→ **Material**
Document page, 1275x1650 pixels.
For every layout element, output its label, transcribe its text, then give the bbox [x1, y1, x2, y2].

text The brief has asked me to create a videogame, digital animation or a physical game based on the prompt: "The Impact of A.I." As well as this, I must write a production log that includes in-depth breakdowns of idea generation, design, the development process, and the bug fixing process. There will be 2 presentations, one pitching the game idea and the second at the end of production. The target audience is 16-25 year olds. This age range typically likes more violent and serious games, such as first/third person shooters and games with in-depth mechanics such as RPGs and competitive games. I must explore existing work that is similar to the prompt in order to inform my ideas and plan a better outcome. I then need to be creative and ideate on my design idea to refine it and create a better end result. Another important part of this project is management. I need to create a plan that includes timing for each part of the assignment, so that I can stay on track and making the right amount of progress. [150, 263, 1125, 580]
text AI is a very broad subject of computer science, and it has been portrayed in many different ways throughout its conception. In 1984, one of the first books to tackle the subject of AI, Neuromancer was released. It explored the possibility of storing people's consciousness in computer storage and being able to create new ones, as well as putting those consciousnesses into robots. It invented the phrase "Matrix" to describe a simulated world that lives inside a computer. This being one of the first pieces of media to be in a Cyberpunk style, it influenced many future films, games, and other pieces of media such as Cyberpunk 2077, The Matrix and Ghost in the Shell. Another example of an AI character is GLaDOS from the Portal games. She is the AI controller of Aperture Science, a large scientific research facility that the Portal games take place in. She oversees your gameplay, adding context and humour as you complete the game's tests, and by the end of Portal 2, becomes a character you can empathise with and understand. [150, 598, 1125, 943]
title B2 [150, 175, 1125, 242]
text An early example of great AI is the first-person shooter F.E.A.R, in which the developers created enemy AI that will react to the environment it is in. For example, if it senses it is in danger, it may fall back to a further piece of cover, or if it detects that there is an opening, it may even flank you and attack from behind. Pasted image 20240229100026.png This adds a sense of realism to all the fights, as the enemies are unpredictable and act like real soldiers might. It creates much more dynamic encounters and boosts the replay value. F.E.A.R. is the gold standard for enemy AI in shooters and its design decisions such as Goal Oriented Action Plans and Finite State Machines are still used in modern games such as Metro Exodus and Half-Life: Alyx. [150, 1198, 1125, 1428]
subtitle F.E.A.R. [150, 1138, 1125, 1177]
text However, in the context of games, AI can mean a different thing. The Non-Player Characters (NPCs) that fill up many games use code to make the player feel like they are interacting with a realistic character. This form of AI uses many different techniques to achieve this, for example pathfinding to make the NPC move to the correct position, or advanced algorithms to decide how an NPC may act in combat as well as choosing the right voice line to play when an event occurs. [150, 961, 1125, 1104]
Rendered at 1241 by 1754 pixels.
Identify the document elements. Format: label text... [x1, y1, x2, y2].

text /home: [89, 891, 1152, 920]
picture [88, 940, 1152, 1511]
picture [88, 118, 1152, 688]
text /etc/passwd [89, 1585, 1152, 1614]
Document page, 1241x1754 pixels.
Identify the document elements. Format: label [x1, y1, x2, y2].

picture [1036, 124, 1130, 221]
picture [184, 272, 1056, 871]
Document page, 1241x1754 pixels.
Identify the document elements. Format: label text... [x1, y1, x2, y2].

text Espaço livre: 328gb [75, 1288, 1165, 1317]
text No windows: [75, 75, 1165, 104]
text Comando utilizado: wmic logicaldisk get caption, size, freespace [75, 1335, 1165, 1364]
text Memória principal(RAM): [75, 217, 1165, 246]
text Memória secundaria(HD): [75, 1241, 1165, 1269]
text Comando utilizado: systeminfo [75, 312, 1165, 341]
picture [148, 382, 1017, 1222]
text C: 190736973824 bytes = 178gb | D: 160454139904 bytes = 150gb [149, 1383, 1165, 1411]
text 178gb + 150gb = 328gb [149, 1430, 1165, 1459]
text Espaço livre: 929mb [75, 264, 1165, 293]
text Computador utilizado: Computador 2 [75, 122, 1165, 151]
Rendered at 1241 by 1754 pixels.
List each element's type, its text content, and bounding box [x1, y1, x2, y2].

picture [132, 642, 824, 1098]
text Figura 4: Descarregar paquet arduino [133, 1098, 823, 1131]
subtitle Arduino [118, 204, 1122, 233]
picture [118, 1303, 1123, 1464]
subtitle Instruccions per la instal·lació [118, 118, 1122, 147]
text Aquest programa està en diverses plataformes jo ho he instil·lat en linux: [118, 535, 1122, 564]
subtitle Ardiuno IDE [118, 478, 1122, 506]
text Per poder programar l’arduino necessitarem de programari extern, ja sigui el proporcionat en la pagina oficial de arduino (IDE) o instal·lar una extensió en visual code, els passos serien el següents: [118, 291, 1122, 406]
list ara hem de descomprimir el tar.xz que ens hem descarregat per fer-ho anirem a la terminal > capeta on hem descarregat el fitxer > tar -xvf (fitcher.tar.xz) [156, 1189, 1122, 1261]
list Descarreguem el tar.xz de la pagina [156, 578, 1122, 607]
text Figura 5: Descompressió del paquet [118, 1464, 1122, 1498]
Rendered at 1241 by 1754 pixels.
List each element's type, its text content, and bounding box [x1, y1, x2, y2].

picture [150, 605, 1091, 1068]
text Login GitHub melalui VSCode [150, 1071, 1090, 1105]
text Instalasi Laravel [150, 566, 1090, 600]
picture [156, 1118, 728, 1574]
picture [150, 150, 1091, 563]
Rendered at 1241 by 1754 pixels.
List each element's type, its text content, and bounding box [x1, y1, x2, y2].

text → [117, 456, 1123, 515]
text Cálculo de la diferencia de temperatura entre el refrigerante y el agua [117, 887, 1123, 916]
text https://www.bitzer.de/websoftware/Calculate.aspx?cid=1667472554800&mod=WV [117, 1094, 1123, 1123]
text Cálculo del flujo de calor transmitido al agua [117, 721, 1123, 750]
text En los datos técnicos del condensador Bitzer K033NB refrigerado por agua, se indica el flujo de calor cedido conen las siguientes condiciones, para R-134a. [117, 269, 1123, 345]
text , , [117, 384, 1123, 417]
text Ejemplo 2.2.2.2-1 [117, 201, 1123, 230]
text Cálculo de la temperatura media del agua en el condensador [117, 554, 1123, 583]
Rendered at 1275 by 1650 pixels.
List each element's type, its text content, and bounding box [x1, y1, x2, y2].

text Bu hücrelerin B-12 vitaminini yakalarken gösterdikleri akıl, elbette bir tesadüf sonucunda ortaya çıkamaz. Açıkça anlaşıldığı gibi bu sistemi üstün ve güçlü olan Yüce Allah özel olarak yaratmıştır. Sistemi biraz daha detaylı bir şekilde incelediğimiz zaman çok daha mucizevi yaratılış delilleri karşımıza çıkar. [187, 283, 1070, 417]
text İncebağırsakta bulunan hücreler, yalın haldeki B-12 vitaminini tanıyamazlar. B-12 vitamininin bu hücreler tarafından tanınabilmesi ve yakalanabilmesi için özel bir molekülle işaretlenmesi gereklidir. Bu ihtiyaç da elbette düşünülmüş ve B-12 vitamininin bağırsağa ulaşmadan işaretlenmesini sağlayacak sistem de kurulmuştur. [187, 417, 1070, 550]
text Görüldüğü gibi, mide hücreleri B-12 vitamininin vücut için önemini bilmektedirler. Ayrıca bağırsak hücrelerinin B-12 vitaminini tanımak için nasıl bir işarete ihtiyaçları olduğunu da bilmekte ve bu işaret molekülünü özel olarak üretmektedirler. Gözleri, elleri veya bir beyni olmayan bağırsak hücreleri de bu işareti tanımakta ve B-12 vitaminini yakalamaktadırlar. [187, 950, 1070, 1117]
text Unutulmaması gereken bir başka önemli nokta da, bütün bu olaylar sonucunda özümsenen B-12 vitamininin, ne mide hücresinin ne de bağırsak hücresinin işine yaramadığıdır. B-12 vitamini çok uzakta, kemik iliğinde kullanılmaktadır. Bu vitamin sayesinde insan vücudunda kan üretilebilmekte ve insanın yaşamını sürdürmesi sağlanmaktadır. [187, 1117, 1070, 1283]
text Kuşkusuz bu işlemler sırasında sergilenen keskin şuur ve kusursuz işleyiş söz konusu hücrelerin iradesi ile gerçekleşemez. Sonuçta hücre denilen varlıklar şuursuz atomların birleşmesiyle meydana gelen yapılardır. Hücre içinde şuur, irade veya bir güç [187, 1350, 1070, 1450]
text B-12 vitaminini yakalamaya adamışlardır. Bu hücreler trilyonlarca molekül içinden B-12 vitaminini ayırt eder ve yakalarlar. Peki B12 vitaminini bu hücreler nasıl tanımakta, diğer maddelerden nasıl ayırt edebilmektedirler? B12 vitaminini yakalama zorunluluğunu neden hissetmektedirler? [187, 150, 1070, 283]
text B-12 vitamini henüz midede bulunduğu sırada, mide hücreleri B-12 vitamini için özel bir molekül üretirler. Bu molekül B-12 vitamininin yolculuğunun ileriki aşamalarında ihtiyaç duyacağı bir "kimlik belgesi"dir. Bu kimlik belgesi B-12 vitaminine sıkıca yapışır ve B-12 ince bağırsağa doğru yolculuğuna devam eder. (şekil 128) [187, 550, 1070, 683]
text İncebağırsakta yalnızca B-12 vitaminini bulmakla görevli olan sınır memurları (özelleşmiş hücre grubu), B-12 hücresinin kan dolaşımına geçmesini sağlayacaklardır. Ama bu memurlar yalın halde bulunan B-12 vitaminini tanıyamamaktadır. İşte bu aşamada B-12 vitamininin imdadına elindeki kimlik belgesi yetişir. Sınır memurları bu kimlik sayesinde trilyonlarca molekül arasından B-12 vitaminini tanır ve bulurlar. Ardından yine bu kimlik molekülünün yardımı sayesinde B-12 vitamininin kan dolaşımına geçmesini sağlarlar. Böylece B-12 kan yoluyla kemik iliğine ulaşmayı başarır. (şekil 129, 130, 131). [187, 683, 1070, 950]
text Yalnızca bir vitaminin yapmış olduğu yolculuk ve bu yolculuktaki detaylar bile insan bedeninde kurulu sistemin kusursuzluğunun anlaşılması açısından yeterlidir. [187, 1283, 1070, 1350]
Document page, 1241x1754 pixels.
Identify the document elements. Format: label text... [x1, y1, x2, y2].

→ **Short task**
Rewrite everything from the line containing "text → [117, 456, 1123, 515]" down to the line containing "text Cálculo del" as a numbered list, leaving out blank lines.

→ **Output for this task**
1. text → [117, 456, 1123, 515]
2. text Cálculo de la diferencia de temperatura entre el refrigerante y el agua [117, 887, 1123, 916]
3. text https://www.bitzer.de/websoftware/Calculate.aspx?cid=1667472554800&mod=WV [117, 1094, 1123, 1123]
4. text Cálculo del flujo de calor transmitido al agua [117, 721, 1123, 750]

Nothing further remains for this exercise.